The leaks from Meta are fun in a perverse way because it's always interesting to look inside a company and have our very worst suspicions about human nature verified.
But waiting around for powerful tech companies to cause disasters before building an understanding of what they're up to is a choice that we as a society can make or choose not to make.
We'll be trusting our companies with something much more important than targeted advertising.
And in my view, this time around, we should aim to be sophisticated actors, not total muppets who the companies can just easily run rings around.
And with that, I'll speak to you again soon.
Today, I'm speaking with Richard Melange.
Richard has a PhD in biostatistical machine learning from Cambridge and works as the AI biosecurity policy manager at the Center for Long-Term Resilience.

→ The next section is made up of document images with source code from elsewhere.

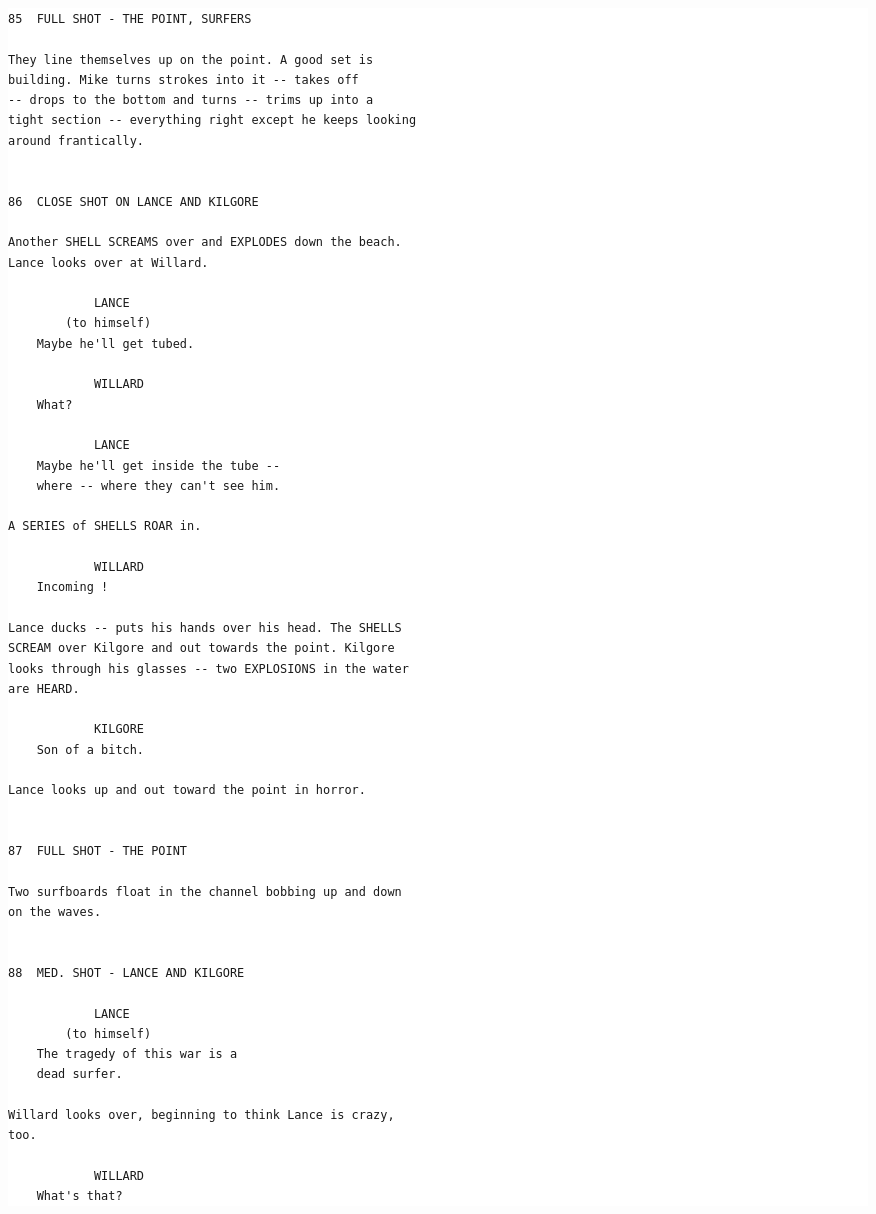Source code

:
	85  FULL SHOT - THE POINT, SURFERS

	They line themselves up on the point. A good set is
	building. Mike turns strokes into it -- takes off
	-- drops to the bottom and turns -- trims up into a
	tight section -- everything right except he keeps looking
	around frantically.


	86  CLOSE SHOT ON LANCE AND KILGORE

	Another SHELL SCREAMS over and EXPLODES down the beach.
	Lance looks over at Willard.

				LANCE
			(to himself)
		Maybe he'll get tubed.

				WILLARD
		What?

				LANCE
		Maybe he'll get inside the tube --
		where -- where they can't see him.

	A SERIES of SHELLS ROAR in.
	
				WILLARD
		Incoming !

	Lance ducks -- puts his hands over his head. The SHELLS
	SCREAM over Kilgore and out towards the point. Kilgore
	looks through his glasses -- two EXPLOSIONS in the water
	are HEARD.

				KILGORE
		Son of a bitch.

	Lance looks up and out toward the point in horror.


	87  FULL SHOT - THE POINT

	Two surfboards float in the channel bobbing up and down
	on the waves.


	88  MED. SHOT - LANCE AND KILGORE

				LANCE
			(to himself)
		The tragedy of this war is a
		dead surfer.

	Willard looks over, beginning to think Lance is crazy,
	too.

				WILLARD
		What's that?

He's one of the world's top experts on biological catastrophes that might be enabled by AI advances and is a scientific contributor on exactly that topic for the International AI Safety Report.
Welcome to the show, Richard.
I should say at the outset that, weirdly enough, my wife is a colleague of yours.
She is indeed.
And I guess she's a co-author on some of the papers that we're going to be talking about today.
So I guess a conflict of interest disclaimer.
I don't think that will cause me to go any easier on the papers.
If anything, probably the opposite.
Please do, yes.
So last September, a paper came out where scientists said they'd used AI to make a genome for a new subspecies of virus, a virus that infects bacteria.